───── Texto de origen ─────
No pueden servir a Dios y al dinero
P. Enrique Sánchez, mccj

La parábola que hemos leído nos presenta un administrador que, al parecer, había perdido el sentido de su responsabilidad y en lugar de bien administrar había comenzado a abusar de la confianza que habían depositado en el.

Tal vez no nos sorprenderá mucho esta historia, pues en los tiempos que corren no es difícil escuchar historias muy semejantes de personas a las que se les ha confiado bienes y responsabilidades y han acabado mal, pues confundieron el ser administradores con ser propietarios.

Hoy también, no faltan los administradores que tuvieron que huir a la hora en que se les pidió rendir cuentas y éstas no cuadraban muy bien o, porque abusando de la confianza que habían depositado en ellos, no fueron capaces de respetar lo que no era suyo.

La parábola hace ver la astucia del administrador que, aun en el momento en que se encuentra en dificultades por no haber cumplido honestamente con lo que le correspondía, supo mostrar una inteligencia y una habilidad que le permitió no acabar del todo mal.

Esto nos muestra que existe una inteligencia que no es buena, una malicia que, a veces, les funciona a quienes toman caminos equivocados, caminos de maldad, pero que no se fundan en la verdad.

Poniendo ante nosotros este ejemplo, Jesús nos invita a hacer una reflexión que nos ayude a hacer buen uso de los bienes que se han puesto a nuestra disposición.

Todos hemos recibido muchos dones que deberíamos administrar bien, para que todas las personas con quienes compartimos la vida puedan disfrutar de lo bueno que el Señor nos ha confiado como administradores.

El buen administrador es el que sabe usar y disponer de los bienes que se le han confiado, sabiendo que no son suyos, sino que se le han puesto en las manos para que pasen a través de el a quienes son los destinatarios.

Un buen administrador es el que usa su inteligencia y todas sus capacidades para que no se pierda nada de lo que deberá estar al servicio de los demás. Ahí tiene que aplicar su astucia, velando por los intereses de los demás.

El Señor reconoce que hay una capacidad brillante, una inteligencia aguda en las personas que se manifiesta en la habilidad para sobresalir en las cosas de este mundo y no siempre los logros son en aquello que hace mejores a las personas. Muchas veces hemos visto que la astucia se manifiesta en la capacidad de sacar provecho en negocios turbios o se usa el engaño para obtener beneficios personales. No falta quien diga: “yo no quiero disponer de lo que no me pertenece, pero no es culpa mía si me ponen en donde hay modo”.
───── Filas proporcionadas ─────
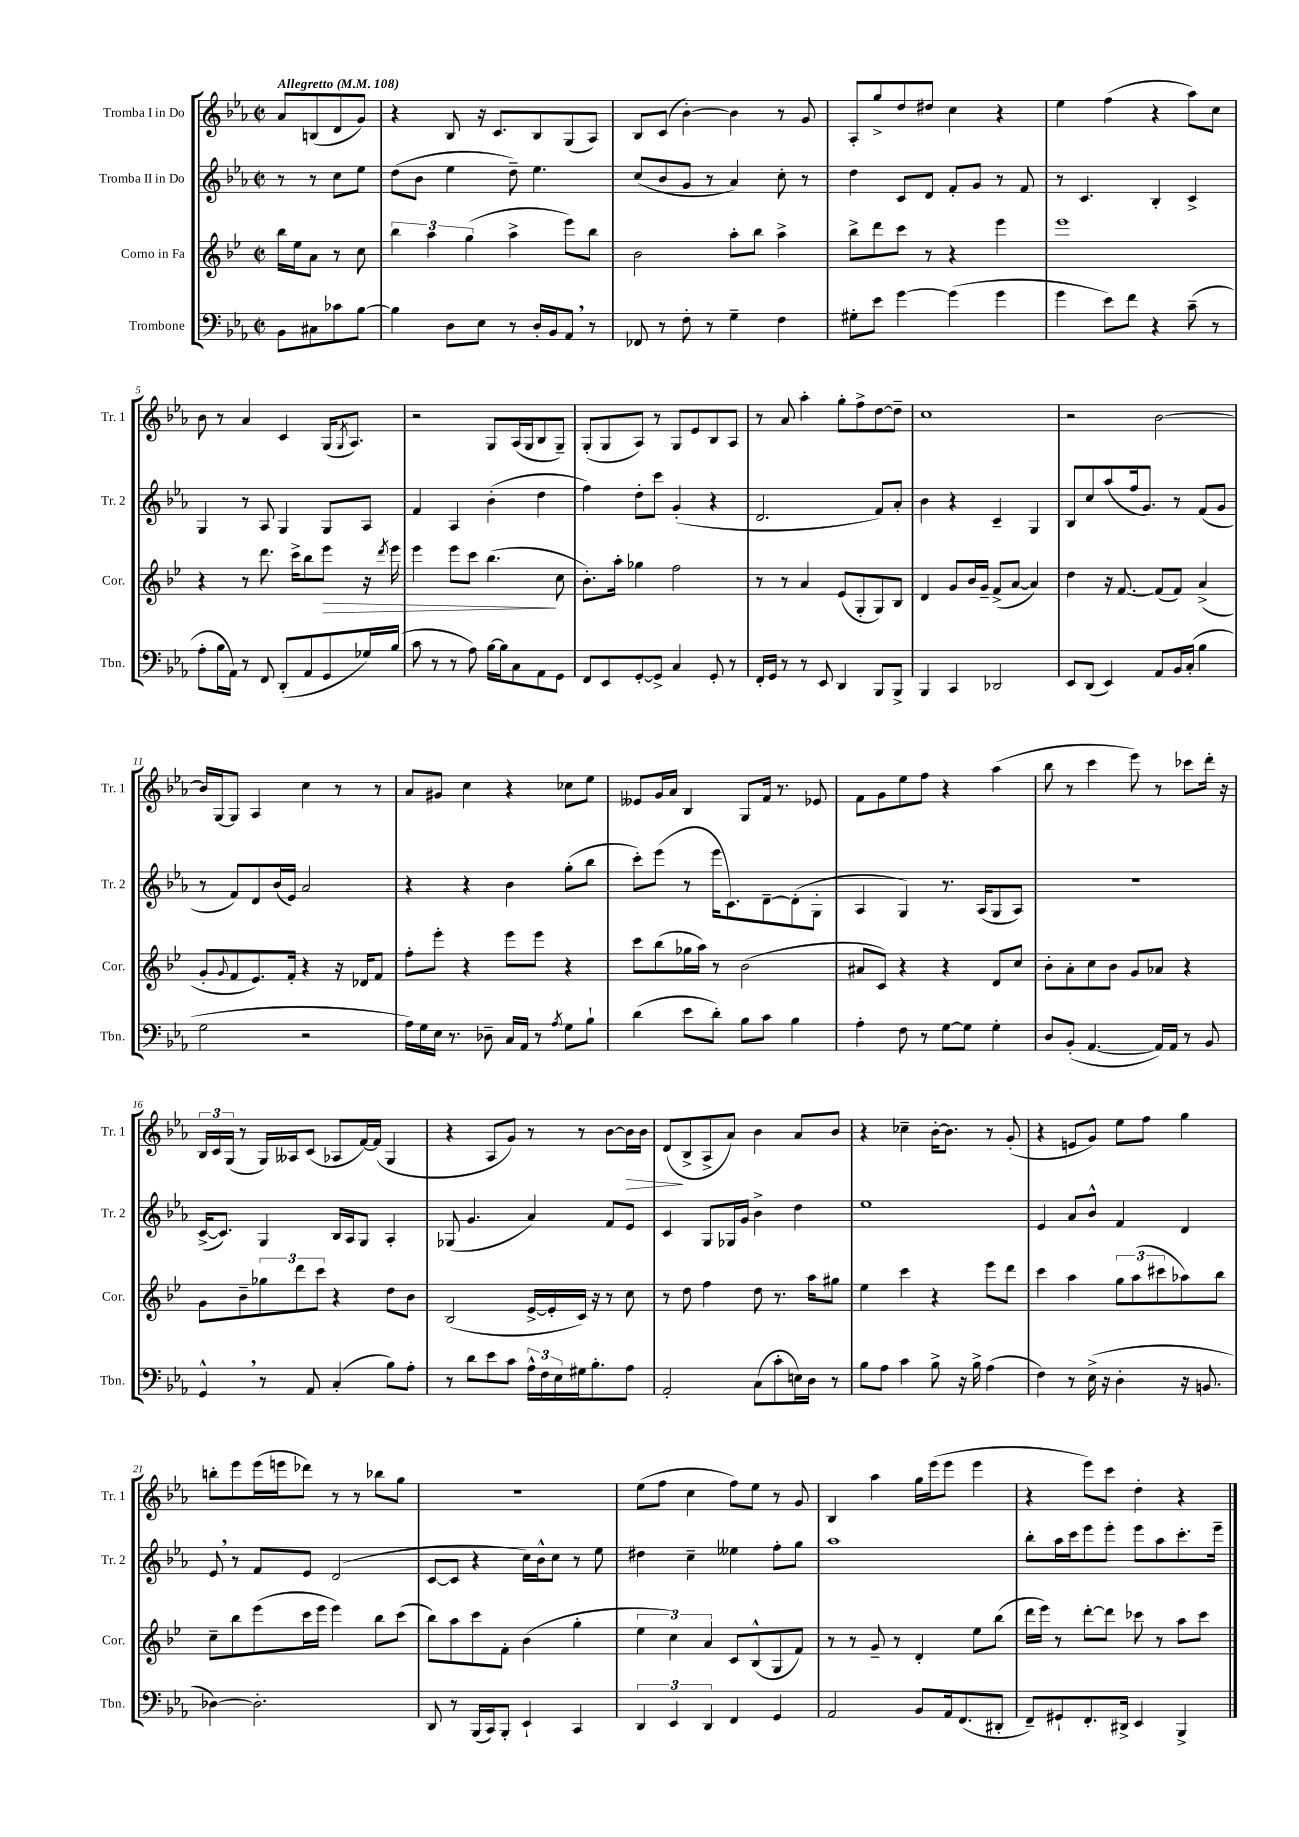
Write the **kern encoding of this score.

**kern	**kern	**dynam	**kern	**kern	**dynam
*part4	*part3	*part3	*part2	*part1	*part1
*staff4	*staff3	*staff3	*staff2	*staff1	*staff1
*I"Trombone	*I"Corno in Fa	*	*I"Tromba II in Do	*I"Tromba I in Do	*
*I'Tbn.	*I'Cor.	*	*I'Tr. 2	*I'Tr. 1	*
*clefF4	*clefG2	*	*clefG2	*clefG2	*
*k[b-e-a-]	*k[b-e-]	*	*k[b-e-a-]	*k[b-e-a-]	*
*M2/2	*M2/2	*	*M2/2	*M2/2	*
*met(c|)	*met(c|)	*	*met(c|)	*met(c|)	*
*MM108	*MM108	*	*MM108	*MM108	*
=	=	=	=	=	=
!	!	!	!	!LO:TX:a:B:t=Allegretto	!
8BB-\L	16bb-\LL	.	8r	8a-/L	.
.	16ee-\J	.	.	.	.
8C#X\	8a\J	.	8r	(8Bn/	.
8c-X\	8r	.	8cc\L	8d/	.
[8B-\J	8cc\	.	8ee-\J	8g/J)	.
=1	=1	=1	=1	=1	=1
4B-\]	6bb-\	.	(8dd\L	4r	.
.	.	.	8b-\J	.	.
.	6aa\	.	.	.	.
8D\L	.	.	4ee-\	8B-/	.
.	(6gg\	.	.	.	.
8E-\J	.	.	.	16r	.
.	.	.	.	8.c/L	.
8r	4aa^\	.	8dd~\)	.	.
16D'/LL	.	.	4.ee-\	8B-/	.
16BB-/J	.	.	.	.	.
8AA-,/J	8eee-\L)	.	.	(8G/	.
8r	8bb-\J	.	.	8A-/J)	.
=2	=2	=2	=2	=2	=2
8FF-X/	2b-\	.	(8cc/L	8B-/L	.
8r	.	.	8b-/	(8c/J	.
8F'\	.	.	8g/J	[4b-'\)	.
8r	.	.	8r	.	.
4G~\	8aa'\L	.	4a-/)	4b-\]	.
.	8bb-\J	.	.	.	.
4F\	4aa^\	.	8cc'\	8r	.
.	.	.	8r	8g/	.
=3	=3	=3	=3	=3	=3
8G#X'\L	8bb-^\L	.	4dd\	8A-'/L	.
8e-\J	8ddd\	.	.	8gg^/	.
[4g\	8ccc\J	.	8c/L	8dd/	.
.	8r	.	8d/J	8dd#X/J	.
(4g\]	4r	.	8f'/L	4cc\	.
.	.	.	8g/J	.	.
4g\	4eee-\	.	8r	4r	.
.	.	.	8f/	.	.
=4	=4	=4	=4	=4	=4
4g\	1eee-	.	8r	4ee-\	.
.	.	.	4.c/	.	.
8e-\L)	.	.	.	(4ff\	.
8f\J	.	.	.	.	.
4r	.	.	4B-'/	4r	.
(8c~\	.	.	4c^/	8aa-\L)	.
8r	.	.	.	8cc\J	.
!!LO:LB:g=z
=5	=5	=5	=5	=5	=5
8A-'\L	4r	.	4G/	8b-\	.
16B-\L	.	.	.	8r	.
16AA-\JJ)	.	.	.	.	.
8r	8r	.	8r	4a-/	.
8FF/	8.ddd\	.	8A-/	.	.
(8DD'/L	.	.	4G/	4c/	.
.	16ccc^\KL	.	.	.	.
8AA-/	8bb-\	.	.	.	.
!	!	!LO:HP:b	!	!	!
8GG/	8eee-\J	>	8G/L	(16G/KL	.
.	.	.	.	8qG/	.
.	.	.	.	8.A-/J)	.
16G-X/L)	16r	.	8A-/J	.	.
.	8qddd/	.	.	.	.
(16B-/JJ	16eee-\	.	.	.	.
=6	=6	=6	=6	=6	=6
8c\	4eee-\	.	4f/	2r	.
8r	.	.	.	.	.
8r	8eee-\L	.	4A-/	.	.
8A-\)	8ccc\J	.	.	.	.
[16B-\LL	(4.bb-\	.	(4b-'\	8G/L	.
16B-\J]	.	.	.	.	.
8C\	.	.	.	(16A-/L	.
.	.	.	.	16G/J	.
8AA-\	.	.	4dd\	8B-/	.
8GG\J	8cc\	]	.	8G~/J)	.
=7	=7	=7	=7	=7	=7
8FF/L	8.b-'\L)	.	4ff\)	(8G'/L	.
8EE-/	.	.	.	8G/	.
.	16aa'\Jk	.	.	.	.
[8GG'/	4gg-X\	.	8dd'\L	8A-/J)	.
8GG^/J]	.	.	8ccc\J	8r	.
4C/	2ff\	.	(4g'/	8G/L	.
.	.	.	.	8e-/	.
8GG'/	.	.	4r	8B-/	.
8r	.	.	.	8A-/J	.
=8	=8	=8	=8	=8	=8
16FF'/LL	8r	.	2.d/	8r	.
16GG/JJ	.	.	.	.	.
8r	8r	.	.	8a-/	.
8r	4a/	.	.	4aa-'\	.
8EE-/	.	.	.	.	.
4DD/	(8e-/L	.	.	8gg'\L	.
.	8G'/	.	.	8ff^\	.
8BBB-/L	8G/)	.	8f/L)	[8dd\	.
8BBB-^/J	8B-/J	.	8a-'/J	8dd~\J]	.
=9	=9	=9	=9	=9	=9
4BBB-/	4d/	.	4b-\	1cc	.
4CC/	8g/L	.	4r	.	.
.	16b-/L	.	.	.	.
.	16g~/JJ	.	.	.	.
2DD-X/	(8f^/L	.	4c~/	.	.
.	[8a/J	.	.	.	.
.	4a/])	.	4G/	.	.
=10	=10	=10	=10	=10	=10
8EE-/L	4dd\	.	8B-/L	2r	.
(8DD/J	.	.	8cc/	.	.
4EE-/)	16r	.	(8aa-/	.	.
.	[8.f/	.	.	.	.
.	.	.	16ff/k	.	.
.	.	.	8.g/J)	.	.
8AA-/L	(8f/L]	.	.	[2b-\	.
16BB-/L	8f/J)	.	8r	.	.
(16C'/JJ	.	.	.	.	.
4B-\	(4a^/	.	(8f/L	.	.
.	.	.	8g/J	.	.
!!LO:LB:g=z
=11	=11	=11	=11	=11	=11
2G\	8g'/L	.	8r	16b-/LL]	.
.	.	.	.	[16G/J	.
.	8qqg/	.	.	.	.
.	8f/	.	8f/L)	8G/J]	.
.	8.e-/)	.	8d/	4A-/	.
.	.	.	(16b-/L	.	.
.	16f'/Jk	.	16e-/JJ)	.	.
2r	4r	.	2a-/	4cc\	.
.	16r	.	.	8r	.
.	16d-X/KL	.	.	.	.
.	8f/J	.	.	8r	.
=12	=12	=12	=12	=12	=12
16A-\LL)	8ff'\L	.	4r	8a-/L	.
16G\	.	.	.	.	.
16E-\JJ	8eee-'\J	.	.	8g#X/J	.
8.r	.	.	.	.	.
.	4r	.	4r	4cc\	.
8D-X~\	.	.	.	.	.
16C/LL	8eee-\L	.	4b-\	4r	.
16AA-/JJ	.	.	.	.	.
8r	8eee-\J	.	.	.	.
8qA-/	.	.	.	.	.
8G\L	4r	.	(8gg'\L	8cc-X\L	.
8B-`\J	.	.	8bb-\J	8ee-\J	.
=13	=13	=13	=13	=13	=13
(4d\	8ccc\L	.	8ccc'\L)	8e--X/L	.
.	(8bb-\	.	(8eee-\J	16g/L	.
.	.	.	.	16a-/JJ	.
8e-\L	16gg-X\L	.	8r	4B-/	.
.	16aa\JJ)	.	.	.	.
8d'\J)	8r	.	16eee-\KL	.	.
.	.	.	8.c\)	.	.
8B-\L	(2b-\	.	.	8G/L	.
8c\J	.	.	[8d~\	16f/Jk	.
.	.	.	.	8.r	.
4B-\	.	.	(8d'\]	.	.
.	.	.	8G'\J	8e-X/	.
=14	=14	=14	=14	=14	=14
4A-'\	8a#X/L	.	4A-/	8f\L	.
.	8c/J)	.	.	8g\	.
8F\	4r	.	4G/)	8ee-\	.
8r	.	.	.	8ff\J	.
[8G\L	4r	.	8.r	4r	.
8G\J]	.	.	.	.	.
.	.	.	(16A-/KL	.	.
4G'\	8d/L	.	8G/	(4aa-\	.
.	8cc/J	.	8A-/J)	.	.
=15	=15	=15	=15	=15	=15
8D/L	8b-'\L	.	1r	8bb-\	.
(8BB-'/J	8a'\	.	.	8r	.
[4.AA-/	8cc\	.	.	4ccc\	.
.	8b-\J	.	.	.	.
.	8g/L	.	.	8eee-\)	.
16AA-/LL])	8a-X/J	.	.	8r	.
16AA-/JJ	.	.	.	.	.
8r	4r	.	.	8ccc-X\L	.
8BB-/	.	.	.	16ddd'\Jk	.
.	.	.	.	16r	.
!!LO:LB:g=z
=16	=16	=16	=16	=16	=16
4GG^^,/	8g\L	.	([16c^/KL	24B-/LL	.
.	.	.	.	24c/	.
.	.	.	8.c/J])	.	.
.	.	.	.	(24G/JJ	.
.	8b-~\	.	.	8r	.
8r	12gg-X\	.	4G/	16G/LL)	.
.	.	.	.	16A--X/J	.
.	12ddd\	.	.	.	.
8AA-/	.	.	.	(8c/J	.
.	12ccc\J	.	.	.	.
(4C'/	4r	.	16B-/LL	8A-X/L	.
.	.	.	16A-/J	.	.
.	.	.	8G/J	[16f/L)	.
.	.	.	.	(16f/JJ]	.
8B-\L)	8dd\L	.	4A-'/	4G/	.
8A-'\J	8b-\J	.	.	.	.
=17	=17	=17	=17	=17	=17
8r	(2B-/	.	(8G-X/	4r	.
8d\L	.	.	4.g/	.	.
8e-\	.	.	.	8A-/L	.
8c\J	.	.	.	8g/J)	.
24A-^^\LL	[16e-^/LL	.	4a-/)	8r	.
24F\	.	.	.	.	.
.	16e-'/]	.	.	.	.
24E-\	.	.	.	.	.
16G#X\J	16c/JJ)	.	.	8r	.
8.B-'\	16r	.	.	.	.
.	8r	.	8f/L	[8b-\L	.
!	!	!	!	!	!LO:HP:b
8A-\J	8cc\	.	8e-/J	16b-\L]	>
.	.	.	.	16b-\JJ	.
=18	=18	=18	=18	=18	=18
2AA-'/	8r	.	4c/	(8d/L	.
.	8dd\	.	.	8B-^/	]
.	4ff\	.	8G/L	8A-^/	.
.	.	.	16G-X/L	8a-/J)	.
.	.	.	16g/JJ	.	.
(8C\L	8dd\	.	4b-^\	4b-\	.
8c'\	8.r	.	.	.	.
16En\L)	.	.	4dd\	8a-/L	.
16D\JJ	16aa\KL	.	.	.	.
8r	8gg#X\J	.	.	8b-/J	.
=19	=19	=19	=19	=19	=19
8B-\L	4ee-\	.	1ee-	4r	.
8A-\J	.	.	.	.	.
4c\	4ccc\	.	.	4cc-X~\	.
8B-^\	4r	.	.	[16b-'\KL	.
.	.	.	.	8.b-\J]	.
16r	.	.	.	.	.
16B-^\	.	.	.	.	.
(4A-\	8eee-\L	.	.	8r	.
.	8ddd\J	.	.	(8g'/	.
=20	=20	=20	=20	=20	=20
4F\)	4ccc\	.	4e-/	4r	.
8r	4aa\	.	8a-/L	8en/L	.
(16E-^\	.	.	8b-^^/J	8g/J)	.
16r	.	.	.	.	.
4D'\	12gg\L	.	4f/	8ee-\L	.
.	(12aa\	.	.	.	.
.	.	.	.	8ff\J	.
.	12ccc#X\	.	.	.	.
16r	8aa-X\)	.	4d/	4gg\	.
8.BBn/	.	.	.	.	.
.	8bb-\J	.	.	.	.
!!LO:LB:g=z
=21	=21	=21	=21	=21	=21
[4D-X\)	8cc~\L	.	8e-,/	8bbn'\L	.
.	8bb-\	.	8r	8eee-\	.
2.D-'\]	(8eee-\	.	8f/L	(16eee-\L	.
.	.	.	.	16eeen\J	.
.	16ccc\L	.	8e-/J	8ddd-X\J)	.
.	16eee-\JJ	.	.	.	.
.	4eee-\)	.	(2d/	8r	.
.	.	.	.	8r	.
.	8bb-\L	.	.	8bb-X\L	.
.	(8ccc\J	.	.	8gg\J	.
=22	=22	=22	=22	=22	=22
8DD/	8bb-\L)	.	[8c/L	1r	.
8r	8aa\	.	8c/J]	.	.
(16BBB-/LL	8ccc\	.	4r	.	.
16CC/J)	.	.	.	.	.
8BBB-'/J	8f'\J	.	.	.	.
4EE-`/	(4b-\	.	16cc\LL)	.	.
.	.	.	16b-^^\J	.	.
.	.	.	8cc\J	.	.
4CC/	4gg'\	.	8r	.	.
.	.	.	8ee-\	.	.
=23	=23	=23	=23	=23	=23
6DD/	6ee-\	.	4dd#X\	(8ee-\L	.
.	.	.	.	8ff\J	.
6EE-/	6cc\)	.	.	.	.
.	.	.	4cc~\	4cc\	.
6DD/	6a/	.	.	.	.
4FF/	8c/L	.	4ee--X\	8ff\L)	.
.	(8B-^^/	.	.	8ee-\J	.
4GG/	8G/	.	8ff'\L	8r	.
.	8f/J)	.	8gg\J	8g/	.
=24	=24	=24	=24	=24	=24
2AA-/	8r	.	1aa-	4B-/	.
.	8r	.	.	.	.
.	8g~/	.	.	4aa-\	.
.	8r	.	.	.	.
8BB-/L	4d'/	.	.	16gg\LL	.
.	.	.	.	(16eee-\J	.
16AA-/k	.	.	.	8eee-\J	.
(8.FF/	.	.	.	.	.
.	8ee-\L	.	.	4eee-\	.
8DD#X'/J	(8bb-\J	.	.	.	.
=25	=25	=25	=25	=25	=25
8FF~/L)	16ddd\LL	.	8bb-'\L	4r	.
.	16eee-\JJ)	.	.	.	.
8GG#X`/	8r	.	16aa-\L	.	.
.	.	.	16ccc\J	.	.
8.FF'/	[8ddd'\L	.	8eee-\	8eee-\L)	.
.	8ddd\J]	.	8eee-'\J	8ccc\J	.
16DD#X^/Jk	.	.	.	.	.
4EE-/	8ccc-X\	.	8eee-\L	4dd'\	.
.	8r	.	8aa-\	.	.
4BBB-^/	8aa\L	.	8.ccc'\	4r	.
.	8ccc-\J	.	.	.	.
.	.	.	16eee-~\Jk	.	.
==	==	==	==	==	==
*-	*-	*-	*-	*-	*-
─────
= Consigna 1 =
Responde según el texto sobre la parábola del administrador:
(a) ¿Con qué confundieron el ser administradores las personas a las que se les confiaron bienes y responsabilidades?
(b) ¿A qué nos invita Jesús al poner este ejemplo ante nosotros?
(c) ¿En qué se manifiesta muchas veces la astucia?
= Consigna 2 =
Escribe sin cambios el tramo del texto sobre la parábola del administrador que va desde "Todos hemos recibido" hasta "confiado como administradores.".

= Resultado del ejercicio 1 =
(a) Con ser propietarios.
(b) A hacer una reflexión que nos ayude a hacer buen uso de los bienes que se han puesto a nuestra disposición.
(c) En la capacidad de sacar provecho en negocios turbios o en el uso del engaño para obtener beneficios personales.

= Resultado del ejercicio 2 =
Todos hemos recibido muchos dones que deberíamos administrar bien, para que todas las personas con quienes compartimos la vida puedan disfrutar de lo bueno que el Señor nos ha confiado como administradores.